In praktischer Hinsicht würde die Ansicht des Revisionswerbers, dass dem Beschäftiger nur dann die Ausfallsbürgenhaftung zugute komme, wenn gerade der vom Dienstnehmer geltend gemachte Entgeltanspruch vom Beschäftiger dem Überlasser nachweislich bezahlt wurde, überdies voraussetzen, dass die Leistungen des Beschäftigers an den Überlasser den einzelnen Entgeltansprüchen des Arbeitnehmers zugeordnet werden können. Wie dargelegt und insbesondere auch bei Pauschalhonoraren ersichtlich, muss dies aber keineswegs der Fall sein. Auch Praktikabilitätsgründe sprechen daher dafür, dass der Gesetzgeber mit § 14 Abs 2 AÜG bewusst keine „Anrechnungsmodelle“ verfolgte, sondern die Bürgenhaftung bereits dann auf die Qualität einer Ausfallsbürgenhaftung reduziert wissen wollte, wenn der Beschäftiger seine eigenen Verpflichtungen aus der Überlassung dem Überlasser nachweislich erfüllt hat. Dies ist aber schon dann der Fall, wenn er die - idR mit der Rechnungslegung - fälligen Forderungen des Überlassers beglichen hat.

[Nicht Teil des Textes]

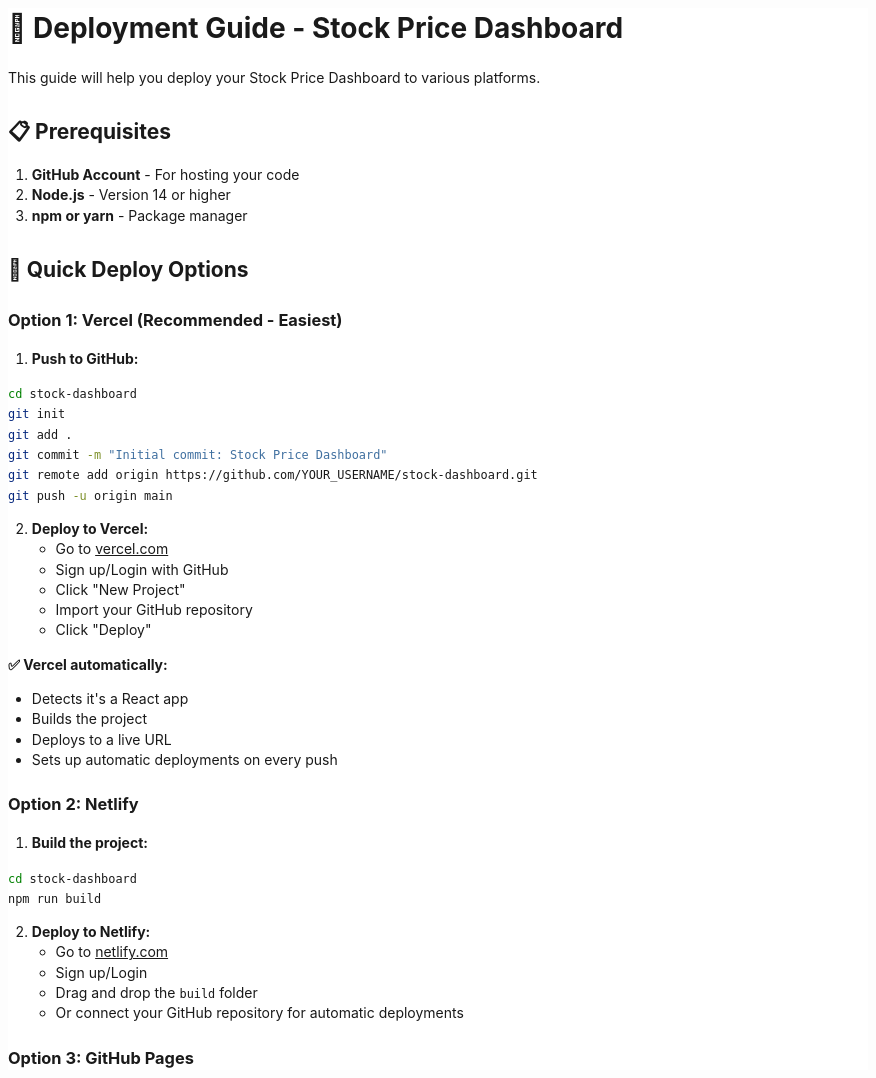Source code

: # 🚀 Deployment Guide - Stock Price Dashboard

This guide will help you deploy your Stock Price Dashboard to various platforms.

## 📋 Prerequisites

1. **GitHub Account** - For hosting your code
2. **Node.js** - Version 14 or higher
3. **npm or yarn** - Package manager

## 🎯 Quick Deploy Options

### Option 1: Vercel (Recommended - Easiest)

1. **Push to GitHub:**
```bash
cd stock-dashboard
git init
git add .
git commit -m "Initial commit: Stock Price Dashboard"
git remote add origin https://github.com/YOUR_USERNAME/stock-dashboard.git
git push -u origin main
```

2. **Deploy to Vercel:**
   - Go to [vercel.com](https://vercel.com)
   - Sign up/Login with GitHub
   - Click "New Project"
   - Import your GitHub repository
   - Click "Deploy"

**✅ Vercel automatically:**
- Detects it's a React app
- Builds the project
- Deploys to a live URL
- Sets up automatic deployments on every push

### Option 2: Netlify

1. **Build the project:**
```bash
cd stock-dashboard
npm run build
```

2. **Deploy to Netlify:**
   - Go to [netlify.com](https://netlify.com)
   - Sign up/Login
   - Drag and drop the `build` folder
   - Or connect your GitHub repository for automatic deployments

### Option 3: GitHub Pages
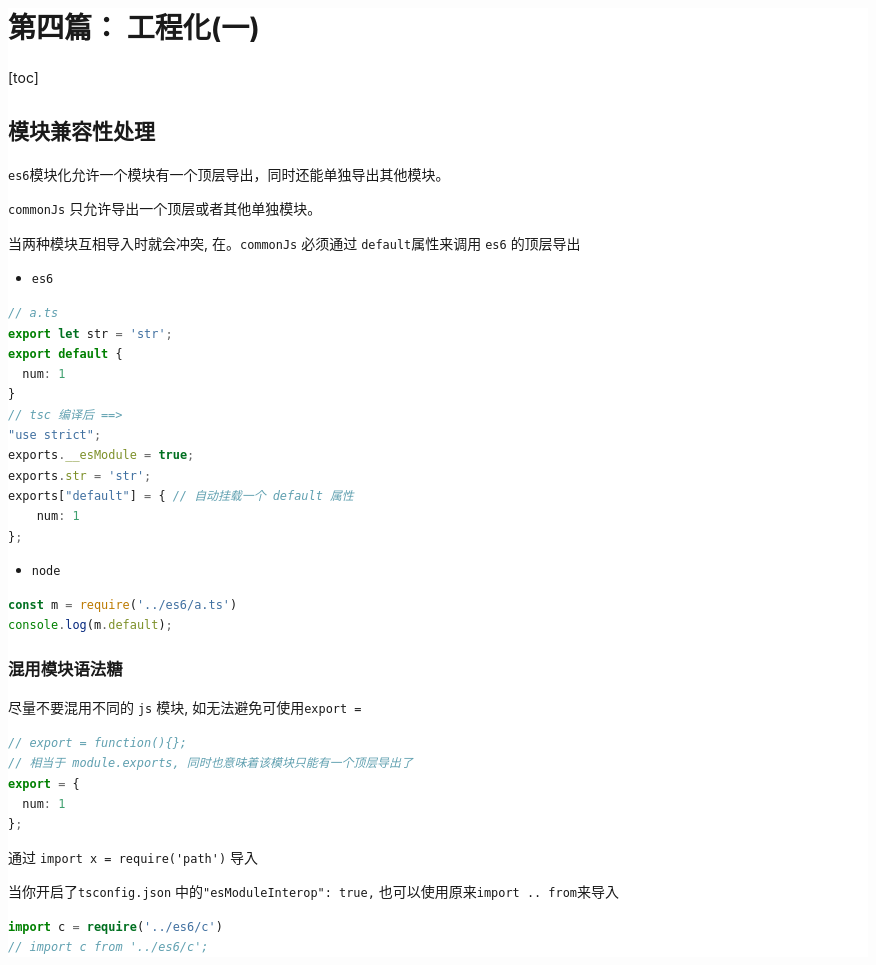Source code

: 

# 第四篇： 工程化(一)

[toc]

## 模块兼容性处理

`es6`模块化允许一个模块有一个顶层导出，同时还能单独导出其他模块。

`commonJs` 只允许导出一个顶层或者其他单独模块。

当两种模块互相导入时就会冲突, 在。`commonJs` 必须通过 `default`属性来调用 `es6` 的顶层导出

- `es6` 

```ts
// a.ts
export let str = 'str';
export default {
  num: 1
}
// tsc 编译后 ==>
"use strict";
exports.__esModule = true;
exports.str = 'str';
exports["default"] = { // 自动挂载一个 default 属性
    num: 1
};
```

- `node`

```ts
const m = require('../es6/a.ts')
console.log(m.default);
```

### 混用模块语法糖

尽量不要混用不同的 `js` 模块, 如无法避免可使用`export = `

```ts
// export = function(){};
// 相当于 module.exports, 同时也意味着该模块只能有一个顶层导出了
export = {
  num: 1
};
```

通过 `import x = require('path')` 导入

当你开启了`tsconfig.json` 中的`"esModuleInterop": true,` 也可以使用原来`import .. from`来导入

```ts
import c = require('../es6/c')
// import c from '../es6/c';
```
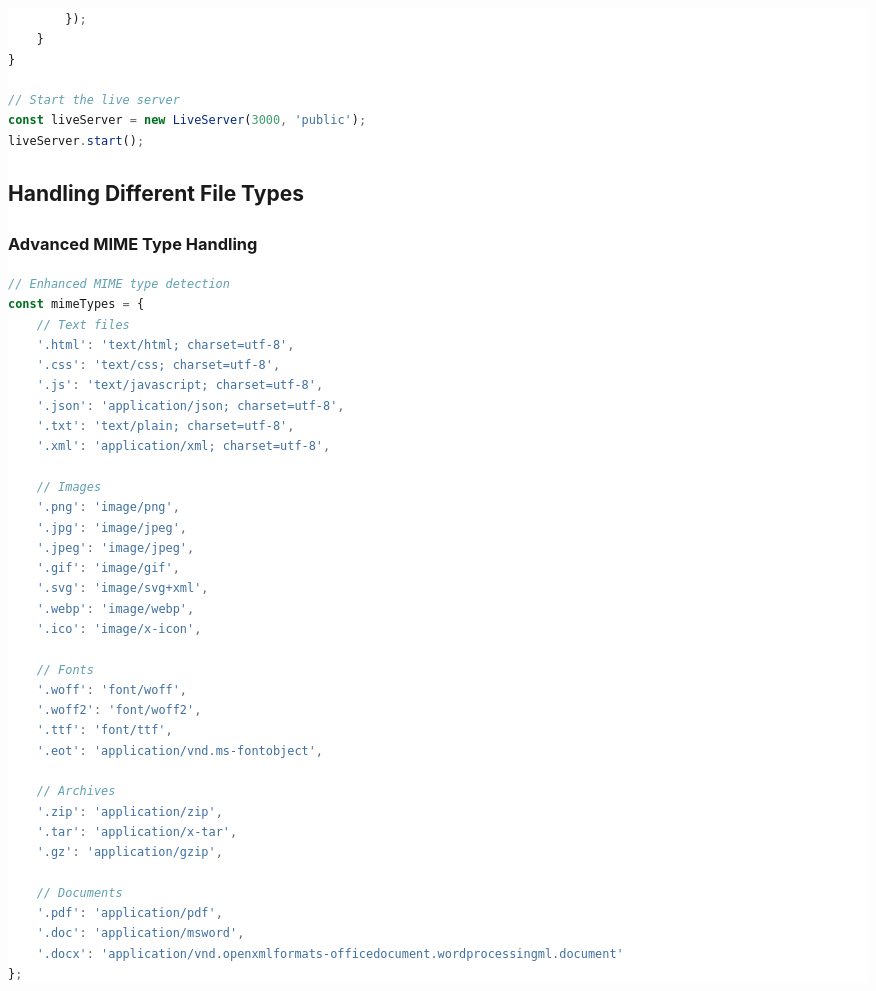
 ```javascript
        });
    }
}

// Start the live server
const liveServer = new LiveServer(3000, 'public');
liveServer.start();
```

## Handling Different File Types

### Advanced MIME Type Handling
```javascript
// Enhanced MIME type detection
const mimeTypes = {
    // Text files
    '.html': 'text/html; charset=utf-8',
    '.css': 'text/css; charset=utf-8',
    '.js': 'text/javascript; charset=utf-8',
    '.json': 'application/json; charset=utf-8',
    '.txt': 'text/plain; charset=utf-8',
    '.xml': 'application/xml; charset=utf-8',
    
    // Images
    '.png': 'image/png',
    '.jpg': 'image/jpeg',
    '.jpeg': 'image/jpeg',
    '.gif': 'image/gif',
    '.svg': 'image/svg+xml',
    '.webp': 'image/webp',
    '.ico': 'image/x-icon',
    
    // Fonts
    '.woff': 'font/woff',
    '.woff2': 'font/woff2',
    '.ttf': 'font/ttf',
    '.eot': 'application/vnd.ms-fontobject',
    
    // Archives
    '.zip': 'application/zip',
    '.tar': 'application/x-tar',
    '.gz': 'application/gzip',
    
    // Documents
    '.pdf': 'application/pdf',
    '.doc': 'application/msword',
    '.docx': 'application/vnd.openxmlformats-officedocument.wordprocessingml.document'
};
```
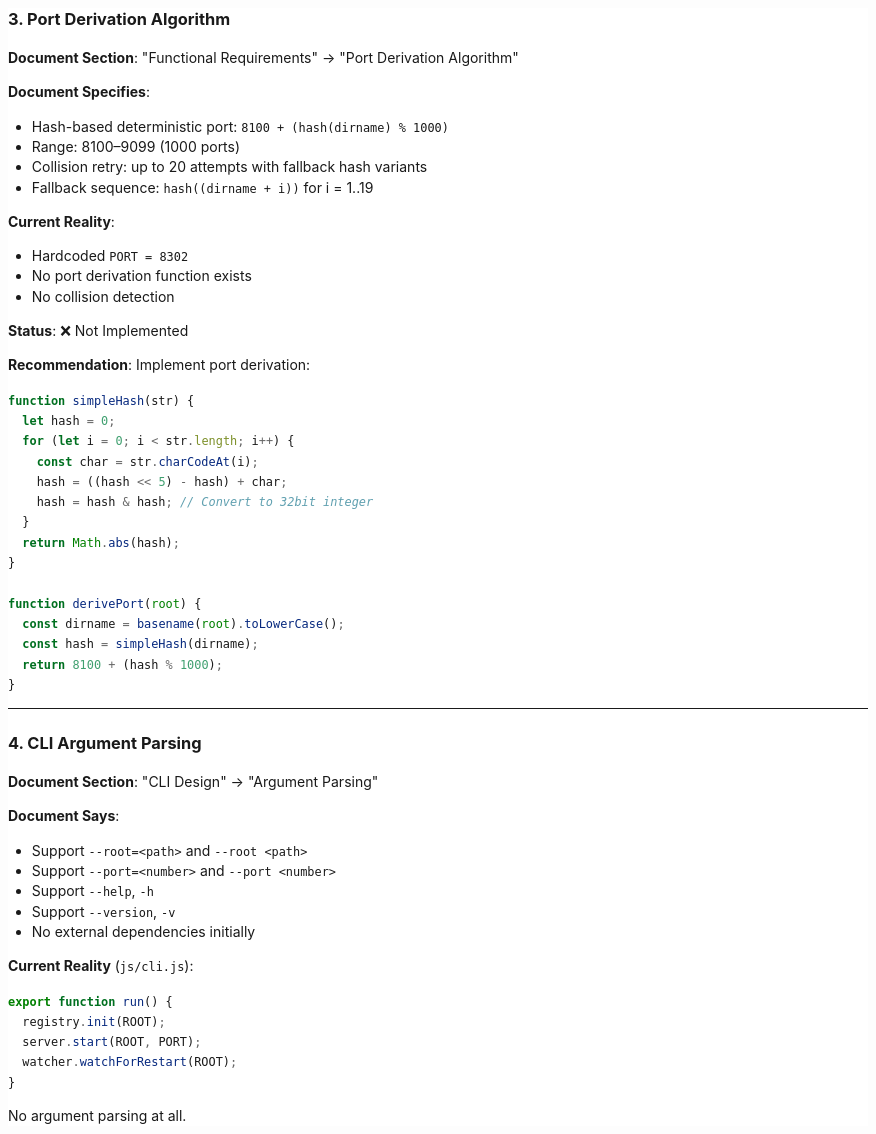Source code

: 
### 3. Port Derivation Algorithm

**Document Section**: "Functional Requirements" → "Port Derivation Algorithm"

**Document Specifies**:
- Hash-based deterministic port: `8100 + (hash(dirname) % 1000)`
- Range: 8100–9099 (1000 ports)
- Collision retry: up to 20 attempts with fallback hash variants
- Fallback sequence: `hash((dirname + i))` for i = 1..19

**Current Reality**:
- Hardcoded `PORT = 8302`
- No port derivation function exists
- No collision detection

**Status**: ❌ Not Implemented

**Recommendation**: Implement port derivation:
```javascript
function simpleHash(str) {
  let hash = 0;
  for (let i = 0; i < str.length; i++) {
    const char = str.charCodeAt(i);
    hash = ((hash << 5) - hash) + char;
    hash = hash & hash; // Convert to 32bit integer
  }
  return Math.abs(hash);
}

function derivePort(root) {
  const dirname = basename(root).toLowerCase();
  const hash = simpleHash(dirname);
  return 8100 + (hash % 1000);
}
```

---

### 4. CLI Argument Parsing

**Document Section**: "CLI Design" → "Argument Parsing"

**Document Says**:
- Support `--root=<path>` and `--root <path>`
- Support `--port=<number>` and `--port <number>`
- Support `--help`, `-h`
- Support `--version`, `-v`
- No external dependencies initially

**Current Reality** (`js/cli.js`):
```javascript
export function run() {
  registry.init(ROOT);
  server.start(ROOT, PORT);
  watcher.watchForRestart(ROOT);
}
```
No argument parsing at all.

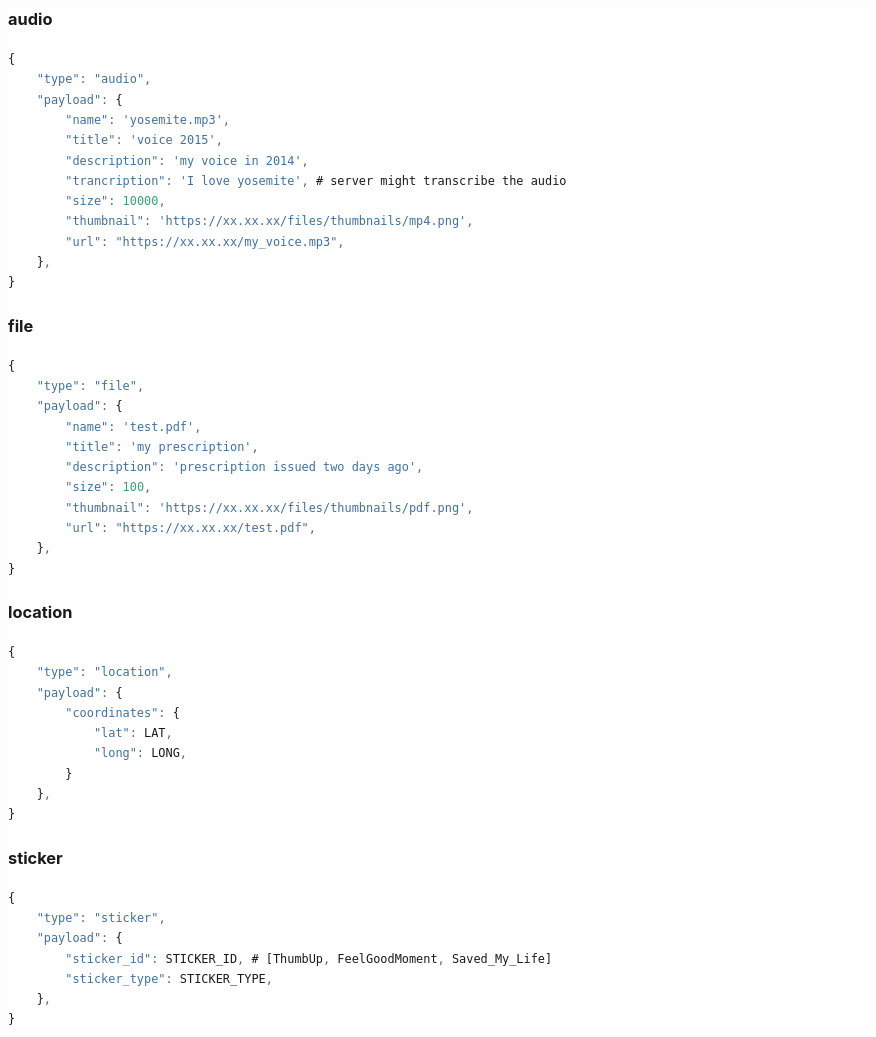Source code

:### audio
```js
{
    "type": "audio",
    "payload": {
        "name": 'yosemite.mp3',
        "title": 'voice 2015',
        "description": 'my voice in 2014',
        "trancription": 'I love yosemite', # server might transcribe the audio
        "size": 10000,
        "thumbnail": 'https://xx.xx.xx/files/thumbnails/mp4.png',
        "url": "https://xx.xx.xx/my_voice.mp3",
    },
}
```

### file
```js
{
    "type": "file",
    "payload": {
        "name": 'test.pdf',
        "title": 'my prescription',
        "description": 'prescription issued two days ago',
        "size": 100,
        "thumbnail": 'https://xx.xx.xx/files/thumbnails/pdf.png',
        "url": "https://xx.xx.xx/test.pdf",
    },
}
```
### location
```js
{
    "type": "location",
    "payload": {
        "coordinates": {
            "lat": LAT,
            "long": LONG,
        }
    },
}
```

### sticker
```js
{
    "type": "sticker",
    "payload": {
        "sticker_id": STICKER_ID, # [ThumbUp, FeelGoodMoment, Saved_My_Life]
        "sticker_type": STICKER_TYPE,
    },
}
```
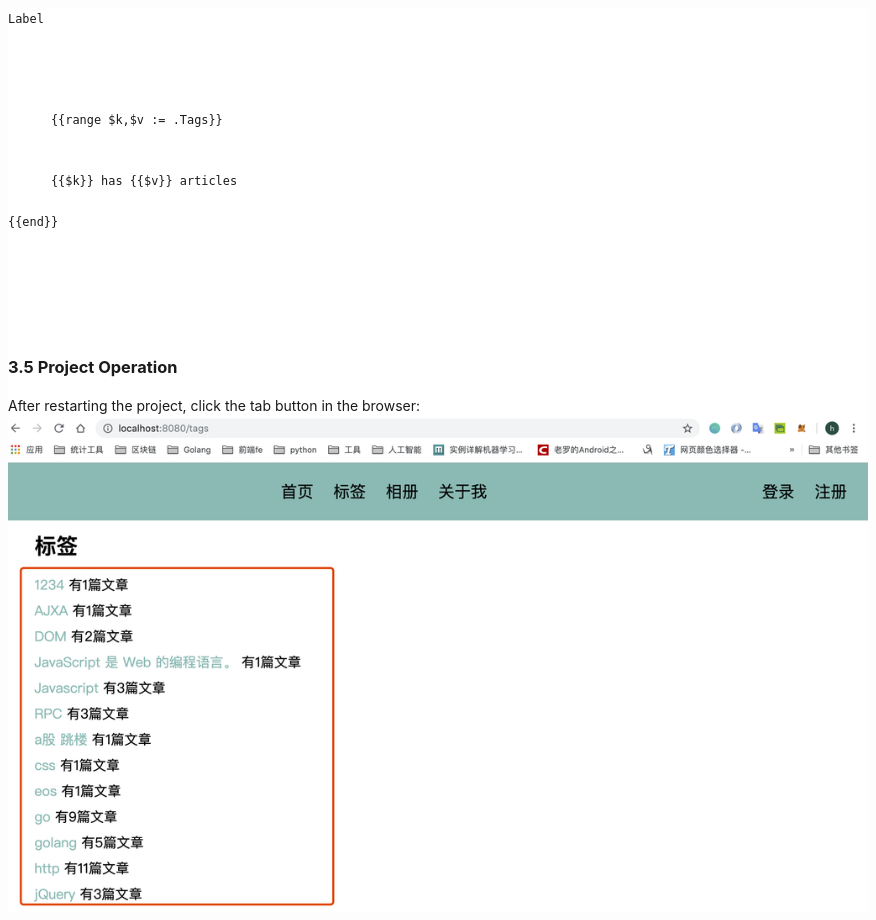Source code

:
 ```html
Label

    
    

      {{range $k,$v := .Tags}} 
     

      {{$k}} has {{$v}} articles
     
{{end}} 
    


   



```

### 3.5 Project Operation
After restarting the project, click the tab button in the browser:
![Project Operation](./img/WX20190522-165548@2x.png)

Die Überlegung des Revisionswerbers, dass es Beschäftiger und Überlasser dann in der Hand hätten, durch entsprechende Vertragsgestaltung und Rechnungslegung (zB über 1 EUR) zu Lasten des Arbeitnehmers eine bloße Ausfallsbürgenhaftung des Beschäftigers herbeizuführen, bleibt freilich bei Rechtsmissbrauch von Bedeutung.

Da nach all dem keine Gründe bestehen, in dem vom Kläger gewünschten Sinn vom Wortlaut der Bestimmung und den Erwägungen der Vorinstanzen abzuweichen, war die Revision mangels einer Rechtsfrage von der Qualität des § 502 Abs 1 ZPO iVm § 2 ASGG zurückzuweisen.